DATA FOR THIS TASK Block Start
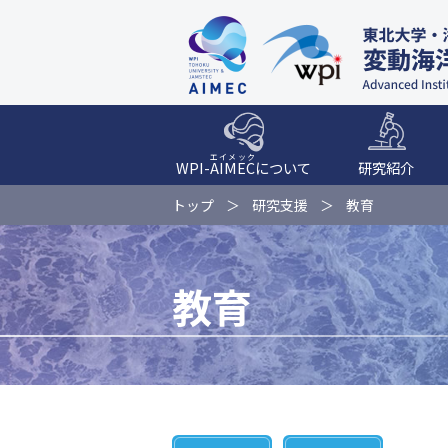
エイメック
WPI-
AIMEC
について
研究紹介
トップ
研究支援
教育
教育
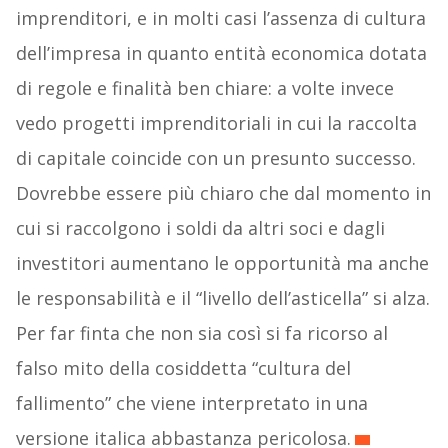
imprenditori, e in molti casi l’assenza di cultura
dell’impresa in quanto entità economica dotata
di regole e finalità ben chiare: a volte invece
vedo progetti imprenditoriali in cui la raccolta
di capitale coincide con un presunto successo.
Dovrebbe essere più chiaro che dal momento in
cui si raccolgono i soldi da altri soci e dagli
investitori aumentano le opportunità ma anche
le responsabilità e il “livello dell’asticella” si alza.
Per far finta che non sia così si fa ricorso al
falso mito della cosiddetta “cultura del
fallimento” che viene interpretato in una
versione italica abbastanza pericolosa.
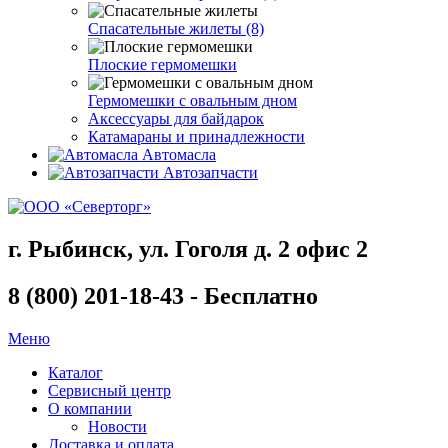
Спасательные жилеты (8)
Плоские гермомешки
Гермомешки с овальным дном
Аксессуары для байдарок
Катамараны и принадлежности
Автомасла
Автозапчасти
г. Рыбинск, ул. Гоголя д. 2 офис 2
8 (800) 201-18-43 - Бесплатно
Меню
Каталог
Сервисный центр
О компании
Новости
Доставка и оплата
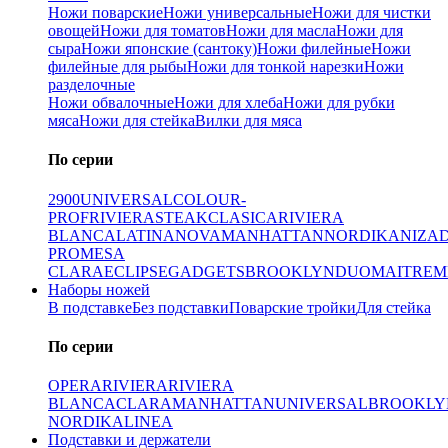
Ножи поварские
Ножи универсальные
Ножи для чистки
овощей
Ножи для томатов
Ножи для масла
Ножи для
сыра
Ножи японские (сантоку)
Ножи филейные
Ножи
филейные для рыбы
Ножи для тонкой нарезки
Ножи
разделочные
Ножи обвалочные
Ножи для хлеба
Ножи для рубки
мяса
Ножи для стейка
Вилки для мяса
По серии
2900
UNIVERSAL
COLOUR-
PROF
RIVIERA
STEAK
CLASICA
RIVIERA
BLANCA
LATINA
NOVA
MANHATTAN
NORDIKA
NIZA
PRO
MESA
CLARA
ECLIPSE
GADGETS
BROOKLYN
DUO
MAITRE
M
Наборы ножей
В подставке
Без подставки
Поварские тройки
Для стейка
По серии
OPERA
RIVIERA
RIVIERA
BLANCA
CLARA
MANHATTAN
UNIVERSAL
BROOKLY
NORDIKA
LINEA
Подставки и держатели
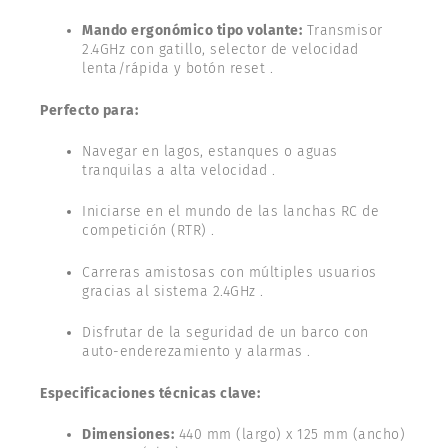
Mando ergonómico tipo volante:
Transmisor
2.4GHz con gatillo, selector de velocidad
lenta/rápida y botón reset .
Perfecto para:
Navegar en lagos, estanques o aguas
tranquilas a alta velocidad .
Iniciarse en el mundo de las lanchas RC de
competición (RTR) .
Carreras amistosas con múltiples usuarios
gracias al sistema 2.4GHz .
Disfrutar de la seguridad de un barco con
auto-enderezamiento y alarmas .
Especificaciones técnicas clave:
Dimensiones:
440 mm (largo) x 125 mm (ancho)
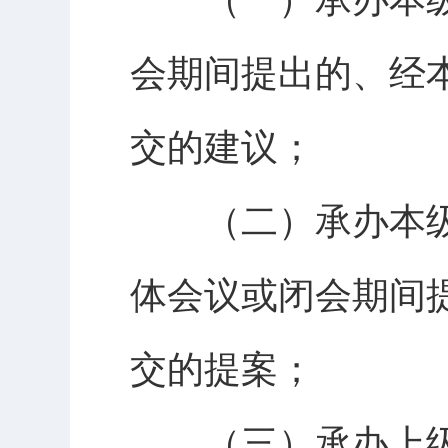
会期间提出的、经
交的建议；
（二）承办本级
体会议或闭会期间
交的提案；
（三）承办上级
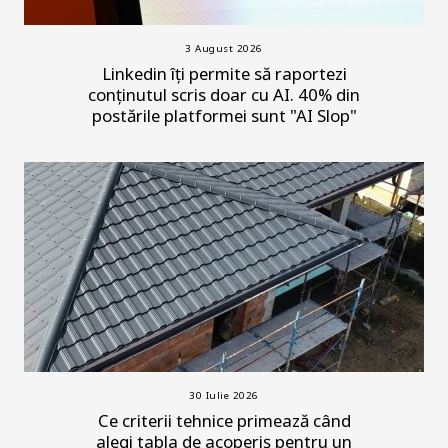
3 August 2026
Linkedin îți permite să raportezi
conținutul scris doar cu AI. 40% din
postările platformei sunt "AI Slop"
30 Iulie 2026
Ce criterii tehnice primează când
alegi tabla de acoperiș pentru un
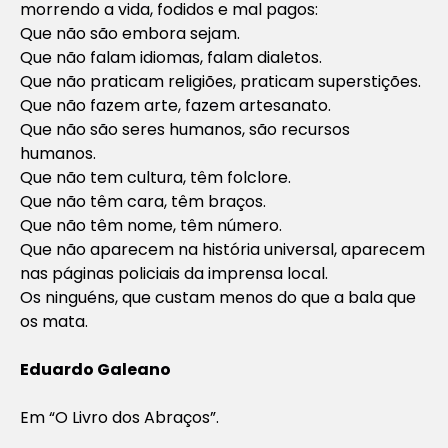
morrendo a vida, fodidos e mal pagos:
Que não são embora sejam.
Que não falam idiomas, falam dialetos.
Que não praticam religiões, praticam superstições.
Que não fazem arte, fazem artesanato.
Que não são seres humanos, são recursos
humanos.
Que não tem cultura, têm folclore.
Que não têm cara, têm braços.
Que não têm nome, têm número.
Que não aparecem na história universal, aparecem
nas páginas policiais da imprensa local.
Os ninguéns, que custam menos do que a bala que
os mata.
Eduardo Galeano
Em “O Livro dos Abraços”.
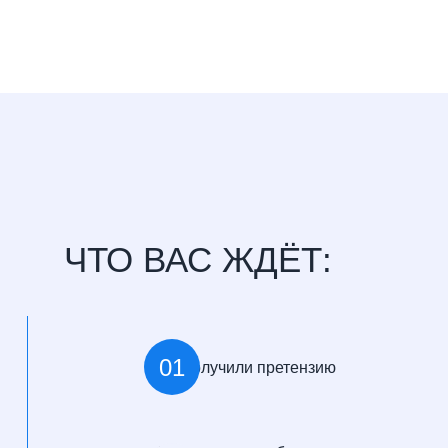
ЧТО ВАС ЖДЁТ:
01
Вы получили претензию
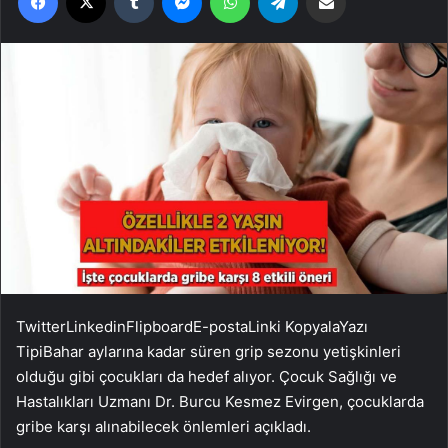
Twitter
Linkedin
Flipboard
E-posta
Linki Kopyala
Yazı
Tipi
Bahar aylarına kadar süren grip sezonu yetişkinleri
olduğu gibi çocukları da hedef alıyor. Çocuk Sağlığı ve
Hastalıkları Uzmanı Dr. Burcu Kesmez Evirgen, çocuklarda
gribe karşı alınabilecek önlemleri açıkladı.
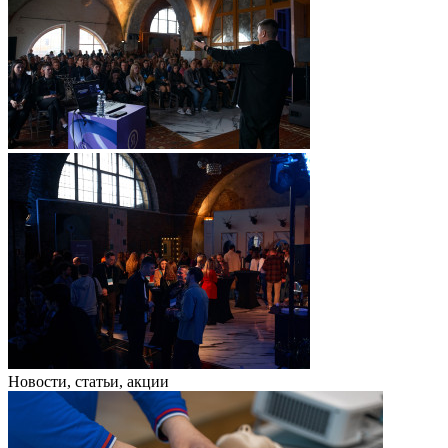
Новости, статьи, акции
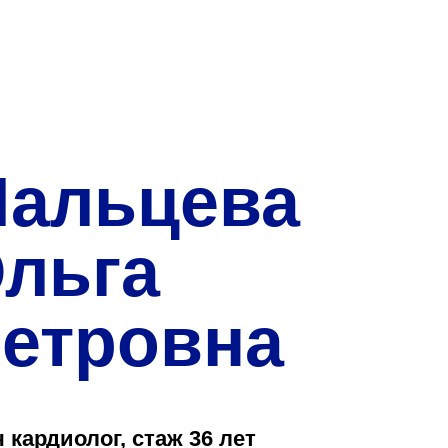
О нас
Закупки
Направления деятельн
Прейскурант цен
альцева
Контакты
льга
етровна
Версия для слабовид
Санаторий-пр
 кардиолог, стаж 36 лет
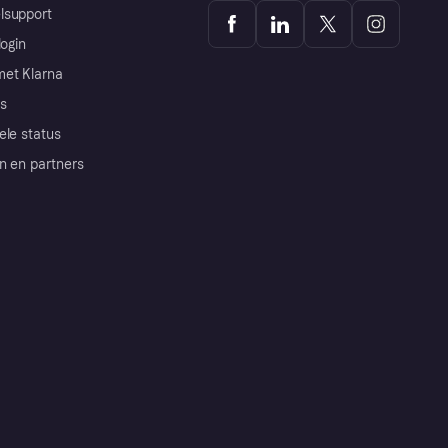
lsupport
login
et Klarna
s
ele status
n en partners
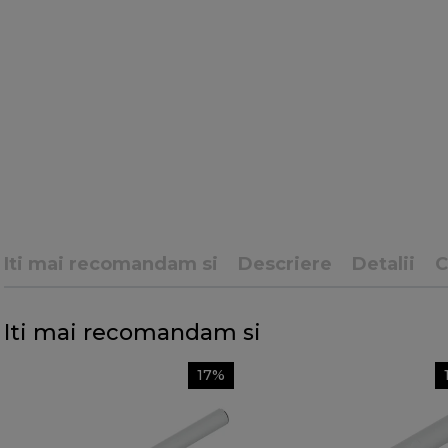
Iti mai recomandam si
Descriere
Detalii
Iti mai recomandam si
17%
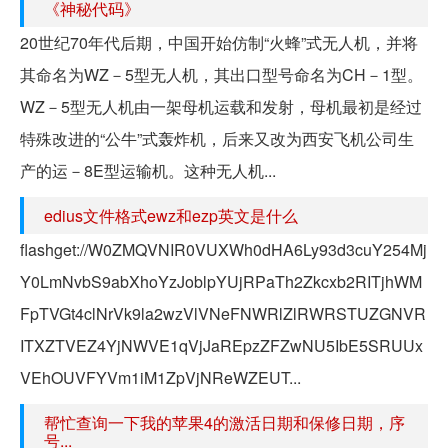
《神秘代码》
20世纪70年代后期，中国开始仿制“火蜂”式无人机，并将
其命名为WZ－5型无人机，其出口型号命名为CH－1型。
WZ－5型无人机由一架母机运载和发射，母机最初是经过
特殊改进的“公牛”式轰炸机，后来又改为西安飞机公司生
产的运－8E型运输机。这种无人机...
edius文件格式ewz和ezp英文是什么
flashget://W0ZMQVNIR0VUXWh0dHA6Ly93d3cuY254Mj
Y0LmNvbS9abXhoYzJoblpYUjRPaTh2Zkcxb2RITjhWM
FpTVGt4clNrVk9la2wzVlVNeFNWRlZlRWRSTUZGNVR
ITXZTVEZ4YjNWVE1qVjJaREpzZFZwNU5IbE5SRUUx
VEhOUVFYVm1iM1ZpVjNReWZEUT...
帮忙查询一下我的苹果4的激活日期和保修日期，序
号...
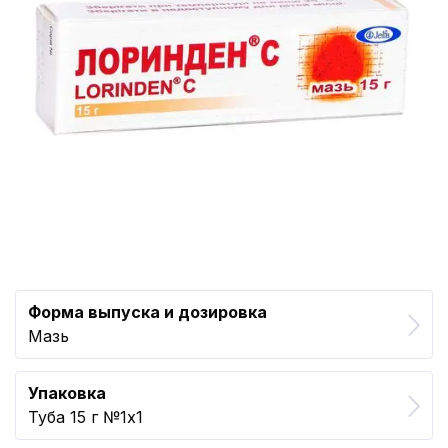
Форма выпуска и дозировка
Мазь
Упаковка
Туба 15 г №1x1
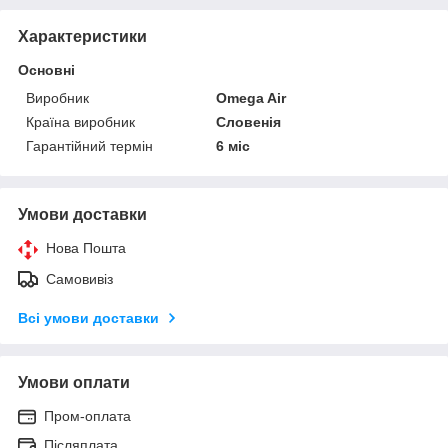
Характеристики
Основні
Виробник
Omega Air
Країна виробник
Словенія
Гарантійний термін
6 міс
Умови доставки
Нова Пошта
Самовивіз
Всі умови доставки
Умови оплати
Пром-оплата
Післяплата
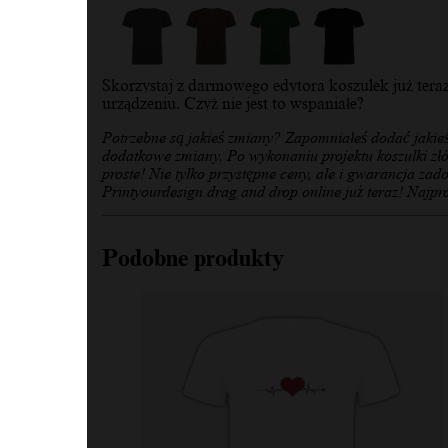
Skorzystaj z darmowego edytora koszulek już tera
urządzeniu. Czyż nie jest to wspaniałe?
Potrzebne są jakieś zmiany? Zapomniałeś dodać jakie
dodatkowe zmiany. Po wykonaniu projektu koszulki złó
proste! Nie tylko przystępne ceny, ale i gwarancja zad
Printyourdesign drag and drop online już teraz! Najpro
Podobne produkty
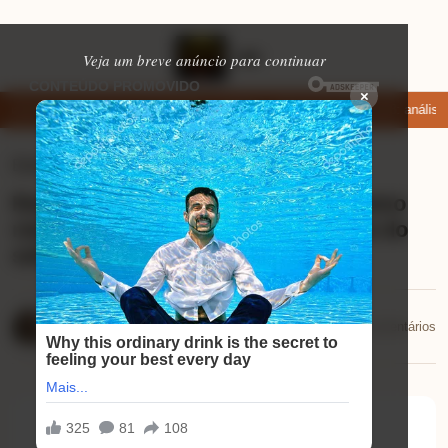
Veja um breve anúncio para continuar
×
namoro que permitem enviar fotos e vídeos
Microfone fifine am8: análise
Eletrônicos
⏱ 8 min de leitura
Review Vonixx Intense: descubra como
renovar seus plásticos e protegê-los do
sol!
Mariana Souza
📅 27/11/2025
💬 0 comentários
27/11/2025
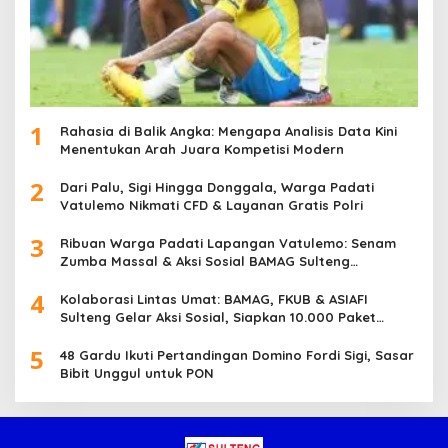
1
Rahasia di Balik Angka: Mengapa Analisis Data Kini
Menentukan Arah Juara Kompetisi Modern
2
Dari Palu, Sigi Hingga Donggala, Warga Padati
Vatulemo Nikmati CFD & Layanan Gratis Polri
3
Ribuan Warga Padati Lapangan Vatulemo: Senam
Zumba Massal & Aksi Sosial BAMAG Sulteng
Berlangsung Meriah
4
Kolaborasi Lintas Umat: BAMAG, FKUB & ASIAFI
Sulteng Gelar Aksi Sosial, Siapkan 10.000 Paket
Makanan Gratis
5
48 Gardu Ikuti Pertandingan Domino Fordi Sigi, Sasar
Bibit Unggul untuk PON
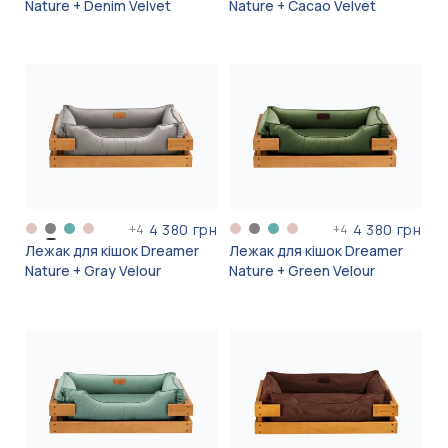
Nature + Denim Velvet
Nature + Cacao Velvet
4 380 грн
4 380 грн
+
4
+
4
Лежак для кішок Dreamer
Лежак для кішок Dreamer
Nature + Gray Velour
Nature + Green Velour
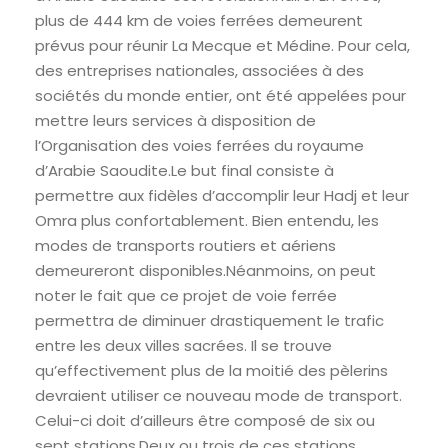
plus de 444 km de voies ferrées demeurent
prévus pour réunir La Mecque et Médine. Pour cela,
des entreprises nationales, associées à des
sociétés du monde entier, ont été appelées pour
mettre leurs services à disposition de
l’Organisation des voies ferrées du royaume
d’Arabie Saoudite.Le but final consiste à
permettre aux fidèles d’accomplir leur Hadj et leur
Omra plus confortablement. Bien entendu, les
modes de transports routiers et aériens
demeureront disponibles.Néanmoins, on peut
noter le fait que ce projet de voie ferrée
permettra de diminuer drastiquement le trafic
entre les deux villes sacrées. Il se trouve
qu’effectivement plus de la moitié des pèlerins
devraient utiliser ce nouveau mode de transport.
Celui-ci doit d’ailleurs être composé de six ou
sept stations.Deux ou trois de ces stations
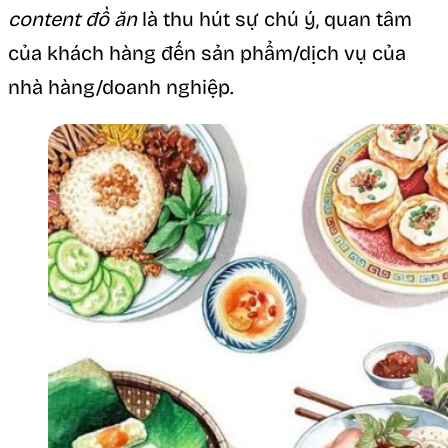
content đồ ăn
là thu hút sự chú ý, quan tâm
của khách hàng đến sản phẩm/dịch vụ của
nhà hàng/doanh nghiệp.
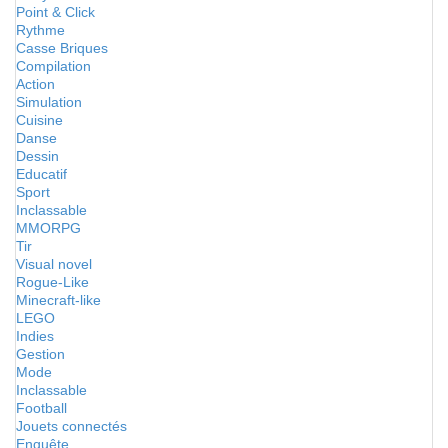
Point & Click
Rythme
Casse Briques
Compilation
Action
Simulation
Cuisine
Danse
Dessin
Educatif
Sport
Inclassable
MMORPG
Tir
Visual novel
Rogue-Like
Minecraft-like
LEGO
Indies
Gestion
Mode
Inclassable
Football
Jouets connectés
Enquête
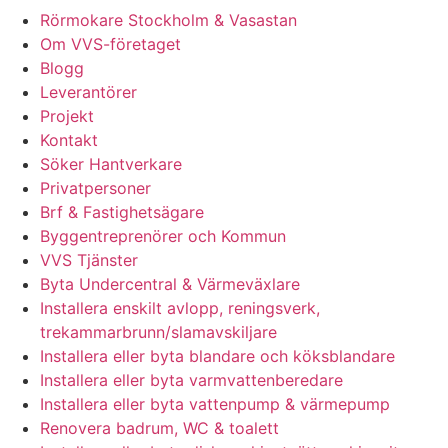
Rörmokare Stockholm & Vasastan
Om VVS-företaget
Blogg
Leverantörer
Projekt
Kontakt
Söker Hantverkare
Privatpersoner
Brf & Fastighetsägare
Byggentreprenörer och Kommun
VVS Tjänster
Byta Undercentral & Värmeväxlare
Installera enskilt avlopp, reningsverk,
trekammarbrunn/slamavskiljare
Installera eller byta blandare och köksblandare
Installera eller byta varmvattenberedare
Installera eller byta vattenpump & värmepump
Renovera badrum, WC & toalett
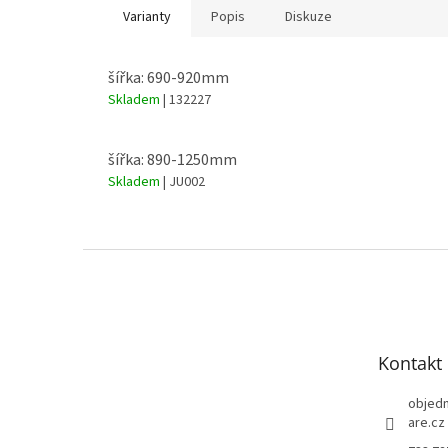
Varianty
Popis
Diskuze
šířka: 690-920mm
Skladem
| 132227
šířka: 890-1250mm
Skladem
| JU002
Z
á
p
a
t
Kontakt
í
objed
are.cz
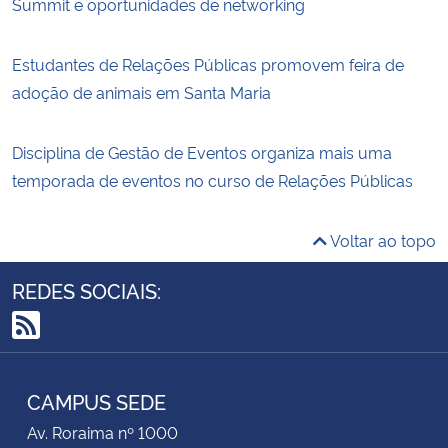
Summit e oportunidades de networking
Estudantes de Relações Públicas promovem feira de
adoção de animais em Santa Maria
Disciplina de Gestão de Eventos organiza mais uma
temporada de eventos no curso de Relações Públicas
Voltar ao topo
REDES SOCIAIS:
RSS
CAMPUS SEDE
Av. Roraima nº 1000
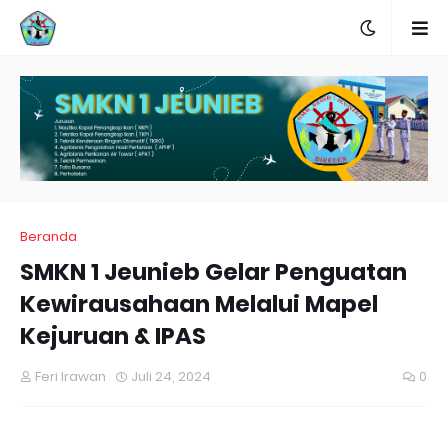
Beranda
SMKN 1 Jeunieb Gelar Penguatan
Kewirausahaan Melalui Mapel
Kejuruan & IPAS
Feri Irawan
Juli 24, 2024
0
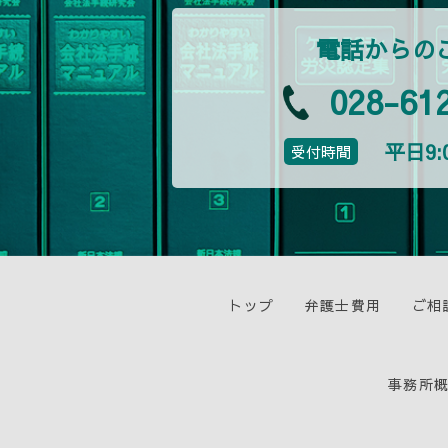
電話からの
028-61
平日9:0
受付時間
トップ
弁護士費用
ご相
事務所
DATA FOR THIS TASK Block End
● WHAT YOU ARE ASKED TO DO
Nothing but an exact copy is asked for: the lines from the start of the records through the line with "di capitale coincide", both ends included, minus any pictures.

● SOLVED EXERCISE
エイメック
WPI-
AIMEC
について
研究紹介
トップ
研究支援
教育
教育
imprenditori, e in molti casi l’assenza di cultura
dell’impresa in quanto entità economica dotata
di regole e finalità ben chiare: a volte invece
vedo progetti imprenditoriali in cui la raccolta
di capitale coincide con un presunto successo.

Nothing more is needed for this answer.